→ **What to do**
1) In the forum thread about soaking wood for an aquarium, how long has the first poster been soaking the wood?
2) Write the next post in the forum thread about soaking aquarium wood, picking up right after its final post.

→ **Document excerpt**

####

# Got Wood?



## mok3t (Nov 28, 2008)

So i've got a few lovely peices of wood and i've had them sat in the bath with hot water for almost 3 days running now(Clean water twice a day) and the water is STILL turning yellow. Is there any way other than boiling to get all the stuff out of it? The woods REALLY nice and i'd hate to have to not use it.


----------



## zshuzshu (Aug 15, 2008)

Patience is the only solution I have found. If the wood will fit in a 5 gal bucket, let it go for a couple of weeks. I do that and it works fine. The yellow that comes out is just tanins and doesn't hurt anything. If you don't mind it too much, it makes an interesting effect in the aquarium. It will clear up there eventually. I have never been able to clear it in just a few days. Hang in there. It's well worth it.


----------



## dwarfpike (Jan 22, 2008)

It's hard to tell, I have a few pieces that are steal leaking tanins after several years. But then, since it's good for cichlids, and keep only low light plants, I don't mind at all. Other pieces barely leak at all even without presoaking at all. It's always a coin flip.

####

→ **Exercise data**

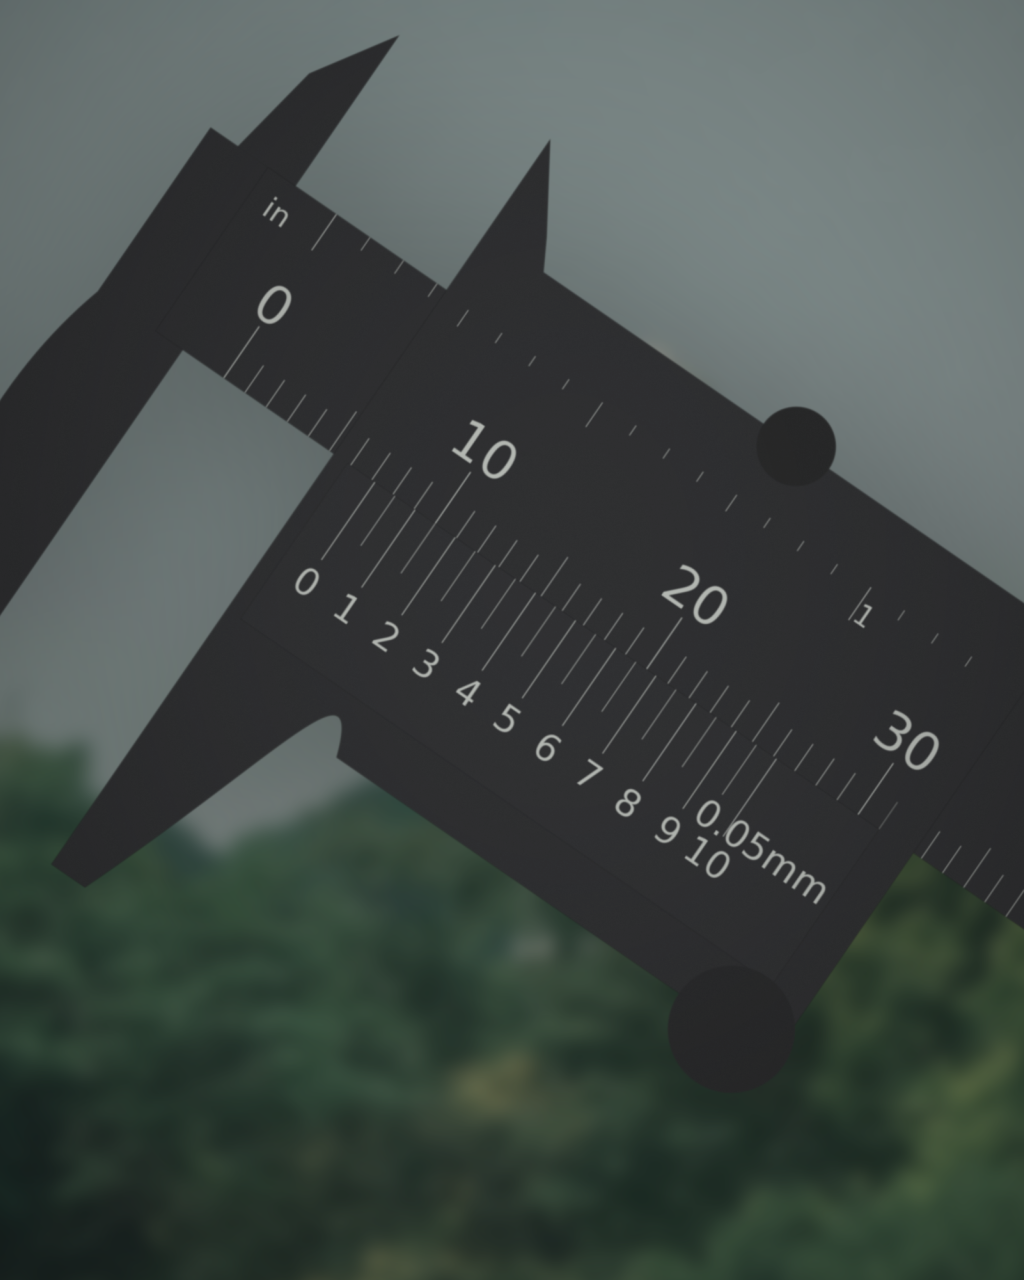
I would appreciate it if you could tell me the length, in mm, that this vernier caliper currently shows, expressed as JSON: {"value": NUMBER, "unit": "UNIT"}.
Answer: {"value": 7.15, "unit": "mm"}
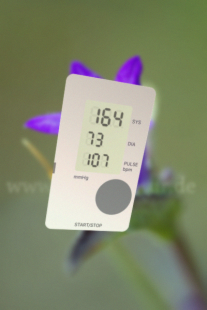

####

→ **Outputs for the tasks**
1) Almost 3 days, with the water changed twice a day.

2)
----------



## tawbrey863 (Nov 21, 2008)

I used wood for the first time in my tank, and soaked it in a garbage can and changed the water once a day for about a week and a half, then when I put it in my tank and filled it up it was still yellow tint. I then took ove r half the water out and replaced it with new water, now its crystal clear. :thumb:


----------



## Fishfeind (Jan 16, 2007)

I would just leave it. Let the fish have some natural water before it goes back to crystal clear.


----------



## RyanR (Apr 29, 2008)

Fishfeind said:


> I would just leave it. Let the fish have some natural water before it goes back to crystal clear.


Totally agree!... after the initial soak, it's good 'nuff!.... plus you won't get all of the tannins out for several months anyway.

-Ryan


----------



## conor (May 19, 2007)

*mok3t*, I wouldn't worry too much about that. Only issue is if you are keeping plants that require a lot of light.

IMO, if you have a South American set-up with cardinals etc., then the tannins will bring out the colours more. Not sure what you're keeping in there though?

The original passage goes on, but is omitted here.